Barros está entre os pesquisadores e fazendeiros que acreditam que o boi pantaneiro, chamado de “boi Bombeiro”, ajuda na preservação do meio ambiente. A expressão “boi pantaneiro” foi inventada pelo professor de Zootecnia da Universidade Federal de Mato Grosso do Sul (UFMS), Arnildo Potti, enquanto ele trabalhava na Fazenda Experimental da Embrapa de Corumbá, na Nhecolândia, região Central do Pantanal.

Isso ficou provado em um ano que tiramos o gado do pasto, deixando a área mais tempo alagada. Foi uma tragédia enorme, pois quando a água secou, foi incêndio para todo lado”, conta. Nesses últimos anos, essa tese ganhou força devido às imagens de satélite que comprovaram que muitos focos de incêndio ocorreram em reservas adquiridas por ONGs e que estavam abandonadas. Isso levou a Assembleia Legislativa de Mato Grosso do Sul a aprovar um projeto do Governo do Estado que passa a responsabilizar, além dos fazendeiros, os donos de reservas por queimadas.

Preparado para enfrentar novas queimadas

Atento ao relatório da Marinha, o coronel aposentado da Polícia Florestal, Ângelo Rabelo, disse que os Bombeiros e organizações não governamentais se preparam para enfrentar novas queimadas esse ano.
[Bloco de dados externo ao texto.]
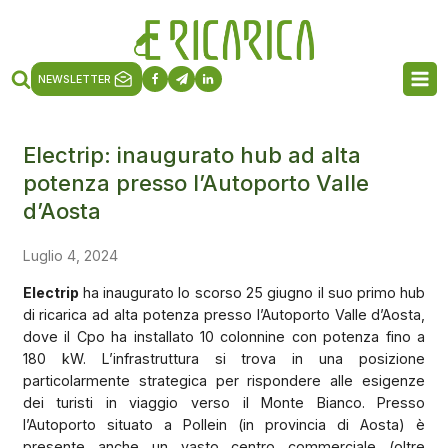
NEWSLETTER
Electrip: inaugurato hub ad alta
potenza presso l’Autoporto Valle
d’Aosta
Luglio 4, 2024
Electrip
ha inaugurato lo scorso 25 giugno il suo primo hub
di ricarica ad alta potenza presso l’Autoporto Valle d’Aosta,
dove il Cpo ha installato 10 colonnine con potenza fino a
180 kW. L’infrastruttura si trova in una posizione
particolarmente strategica per rispondere alle esigenze
dei turisti in viaggio verso il Monte Bianco. Presso
l’Autoporto situato a Pollein (in provincia di Aosta) è
presente anche un vasto centro commerciale (oltre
De acordo com Rabelo, que preside a ONG Fundação Homem Pantaneiro, foram instaladas câmaras com capacidade de prever em três minutos um foco de incêndio em uma área de l milhão de hectares.

Rabelo conta que, além das câmaras do chamado projeto Pantera, os fazendeiros da região estão instalando poços artesianos movidos a energia solar, o que evita de o gado morrer de sede durante o período de seca.

Rabelo guarda no corpo cicatrizes devido à sua luta pela defesa do Pantanal. Na década de 1970, então policial florestal ativo, foi atingido no rosto e nos braços durante uma troca de tiros com os coreiros (caçadores de jacaré). Hoje, a ONG de Rabelo conta com 13 brigadistas de plantão para combater focos de incêndios.

“A experiência com as últimas queimadas nos levou a preparar para evitar que a tragédia se repetisse. Esse ano, pelo menos na Serra do Amolar (onde a ONG de Rabelo está instalada) e em Corumbá, temos conseguido controlar rapidamente o fogo”, disse.

Barros, Rabelo e outros moradores da região são unânimes em dizer que pelo menos até o momento as onças e outros animais, feridos nas últimas queimadas, estão preservados, principalmente devido à proibição da caça predatória. Até mesmo os búfalos, que haviam se refugiado no Chaco (pantanal boliviano), voltaram. A exemplo das onças, eles andam em grupo por toda região pantaneira.

“Tenho visto onças até nas rodovias. Por isso, redobrei os cuidados ao registrar uma imagem com medo de ser atacado por um felino”, afirma o jornalista ambiental Sílvio de Andrade, que mora em Bonito/MS e tem mais de 40 anos de experiência no Pantanal.